News & Analysis
Cambridge spin-off to study plastic semiconductors
Peter Clarke
11/27/2000 7:51 AM EST
LONDON A spin-off of Cambridge University with venture backing from Amadeus Capital Partners will seek to commercialize Cambridge research into plastic semiconductor materials.
Plastic Logic (Cambridge, England) will build on work by Richard Friend and Henning Sirringhaus of Cambridge University and Cambridge's Cavendish Laboratory, said Herman Hauser, chairman of Plastic Logic and a founder of Acorn Computers in the 1990s before starting Amadeus Capital Partners.
Other semiconductor companies around the world, including Royal Philips Electronics and Intel Corp., are pursuing or investing in plastic electronics research, and plastic semiconductors have already been demonstrated in single transistor and integrated circuit forms.
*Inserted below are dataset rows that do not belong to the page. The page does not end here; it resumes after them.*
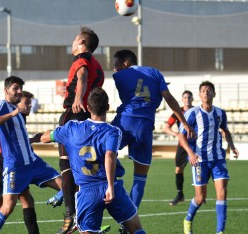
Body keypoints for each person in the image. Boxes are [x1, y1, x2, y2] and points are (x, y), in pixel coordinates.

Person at [38, 87, 146, 234]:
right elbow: (109, 155)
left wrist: (38, 138)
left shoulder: (72, 128)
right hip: (111, 186)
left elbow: (45, 138)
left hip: (87, 191)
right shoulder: (112, 131)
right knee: (136, 229)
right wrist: (110, 188)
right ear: (108, 108)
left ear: (88, 107)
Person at [110, 49, 196, 233]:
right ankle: (128, 222)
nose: (114, 69)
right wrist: (184, 123)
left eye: (116, 64)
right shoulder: (156, 73)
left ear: (125, 63)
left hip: (124, 122)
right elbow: (169, 98)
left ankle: (79, 197)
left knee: (99, 153)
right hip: (145, 126)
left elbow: (131, 92)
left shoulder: (119, 76)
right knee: (140, 178)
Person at [0, 76, 62, 234]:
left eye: (20, 88)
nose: (19, 91)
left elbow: (22, 138)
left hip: (33, 163)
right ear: (6, 91)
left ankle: (76, 222)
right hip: (15, 167)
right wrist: (11, 114)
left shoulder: (19, 113)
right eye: (15, 88)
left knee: (67, 184)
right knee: (7, 208)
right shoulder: (3, 105)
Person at [57, 26, 104, 234]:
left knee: (65, 165)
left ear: (82, 44)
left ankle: (70, 216)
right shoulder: (99, 66)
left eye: (76, 39)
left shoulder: (81, 59)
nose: (73, 42)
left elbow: (83, 76)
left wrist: (77, 98)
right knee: (84, 168)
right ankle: (86, 215)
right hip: (88, 117)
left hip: (73, 115)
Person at [179, 81, 239, 234]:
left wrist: (231, 146)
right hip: (200, 161)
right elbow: (181, 136)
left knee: (222, 192)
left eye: (209, 90)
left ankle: (220, 231)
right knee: (200, 198)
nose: (206, 92)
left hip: (218, 158)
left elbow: (225, 130)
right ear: (200, 95)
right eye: (203, 90)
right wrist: (191, 154)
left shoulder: (220, 113)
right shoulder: (192, 113)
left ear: (214, 94)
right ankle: (188, 220)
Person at [163, 90, 194, 206]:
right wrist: (176, 135)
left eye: (189, 97)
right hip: (183, 144)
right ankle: (180, 194)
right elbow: (166, 128)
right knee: (178, 169)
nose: (187, 99)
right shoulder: (177, 112)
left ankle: (201, 194)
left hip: (195, 144)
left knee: (199, 168)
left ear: (192, 99)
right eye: (185, 97)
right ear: (182, 99)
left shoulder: (196, 111)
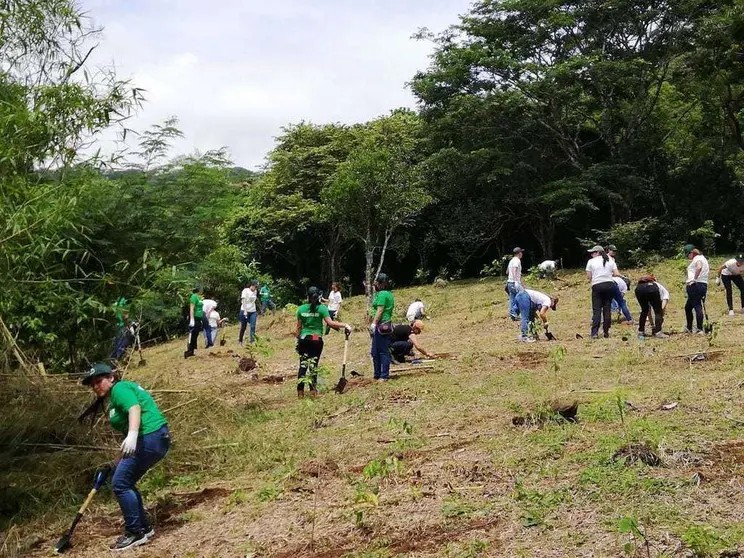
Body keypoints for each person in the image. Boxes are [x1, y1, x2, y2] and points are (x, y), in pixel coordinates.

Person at [81, 363, 169, 551]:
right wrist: (115, 462)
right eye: (93, 384)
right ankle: (143, 528)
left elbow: (135, 409)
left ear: (111, 378)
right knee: (125, 481)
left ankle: (135, 532)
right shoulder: (114, 398)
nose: (96, 386)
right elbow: (127, 436)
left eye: (99, 381)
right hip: (153, 437)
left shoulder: (119, 388)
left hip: (150, 436)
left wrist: (133, 434)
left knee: (120, 483)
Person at [295, 287, 350, 398]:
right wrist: (345, 325)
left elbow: (298, 328)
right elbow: (331, 323)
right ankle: (312, 391)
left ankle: (300, 392)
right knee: (313, 366)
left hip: (304, 339)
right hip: (316, 340)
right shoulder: (322, 308)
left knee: (303, 365)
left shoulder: (300, 309)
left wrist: (297, 341)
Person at [585, 246, 620, 339]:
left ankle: (594, 333)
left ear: (598, 253)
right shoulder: (610, 260)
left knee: (596, 310)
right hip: (609, 285)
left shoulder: (591, 261)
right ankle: (606, 332)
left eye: (593, 252)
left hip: (597, 285)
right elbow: (616, 273)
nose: (591, 254)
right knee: (607, 308)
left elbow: (589, 277)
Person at [369, 273, 395, 382]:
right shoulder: (385, 293)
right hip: (380, 324)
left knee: (383, 351)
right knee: (375, 351)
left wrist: (374, 323)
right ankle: (377, 374)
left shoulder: (383, 294)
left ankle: (384, 375)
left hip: (382, 324)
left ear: (381, 283)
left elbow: (380, 310)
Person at [683, 244, 709, 334]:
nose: (688, 257)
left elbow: (699, 267)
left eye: (687, 255)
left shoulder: (697, 259)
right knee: (688, 308)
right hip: (703, 285)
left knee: (697, 307)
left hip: (695, 285)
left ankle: (699, 329)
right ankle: (689, 328)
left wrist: (694, 279)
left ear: (691, 253)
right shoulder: (703, 258)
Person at [184, 287, 203, 359]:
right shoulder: (194, 297)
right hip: (194, 318)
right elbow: (191, 308)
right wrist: (192, 319)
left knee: (195, 334)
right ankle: (189, 351)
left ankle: (192, 350)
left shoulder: (198, 297)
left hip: (198, 319)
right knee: (192, 334)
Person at [506, 247, 524, 320]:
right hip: (514, 283)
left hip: (509, 282)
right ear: (519, 253)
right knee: (522, 296)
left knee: (512, 298)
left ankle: (513, 314)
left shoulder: (511, 260)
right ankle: (515, 312)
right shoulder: (517, 260)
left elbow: (507, 271)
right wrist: (516, 280)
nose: (522, 254)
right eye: (521, 252)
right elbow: (514, 269)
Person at [238, 280, 258, 345]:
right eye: (255, 286)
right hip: (244, 310)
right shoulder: (245, 290)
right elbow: (243, 301)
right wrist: (245, 311)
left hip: (253, 311)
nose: (256, 288)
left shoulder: (255, 291)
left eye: (256, 287)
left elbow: (253, 301)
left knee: (253, 326)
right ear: (252, 285)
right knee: (243, 327)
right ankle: (240, 340)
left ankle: (252, 341)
The attraction is not performance, because electron mobility in plastic is inferior to silicon semiconductor material. But plastic technology holds the promise that systems that don't require critical performance could benefit from the lower-cost production of electronics printed on to packaging or incorporated within plastic casings. Such technology could make it possible for packaged goods to communicate with point-of-sale terminals without being removed from a shopping cart.
Plastic transistors are typically defined in geometries one hundred times larger than silicon semiconductors, or at minimum in the 25-to-50-micron range. They can be operated at clock frequencies of hundreds of kilohertz.
Amadeus said that Plastic Logic has received about $2.5 million to work on its technology for such applications as active-matrix drives for mobile phone displays and larger displays. Discussions with potential partners are already under way, the venture firm said. Other Plastic Logic investors include Cambridge Research and Innovation Ltd., Dow Ventures and Seiko Epson.
Plastic Logic is a successor of sorts to Cambridge Display Technology Ltd., formed 10 years ago to commercialize light-emitting plastic based on research conducted by Friend.
"Sirringhaus has worked out commercial printing technologies that will be discussed in a forthcoming Science paper," Hauser said.
Roll 'em
Plastic Logic's value will be based on a combination of choosing the right plastic materials and inventing a viable manufacturing process, Hauser said. Instead of hard chips, as at present, plastic chips could be printed on to rolls of film that could then be applied to clothing, to curved surfaces such as bottles, and to large displays, he said.
In developing its process, which is protected by a number of patents, Plastic Logic said it has overcome problems related to the impermeability and surface roughness of plastic displays. Its process will lead to the development of an active matrix display produced on thin plastic substrates, the company said.
"Obviously for gigahertz processors, plastics are not the right material," said Hauser. "But for RF tagging, for active-matrix driving of LCDs and light-emitting polymer screens, plastics could be superior solutions. They are eminently worthy of study for the very low-cost aspect of plastics.
"The business model we are looking at is a licensing model, although it may be necessary to get a pilot fabrication facility built," said Hauser, indicating that Plastic Logic could have products ready for market within a few years.
Stuart Evans, who has held executive positions with IBM and McKinsey, has been recruited as chief executive officer.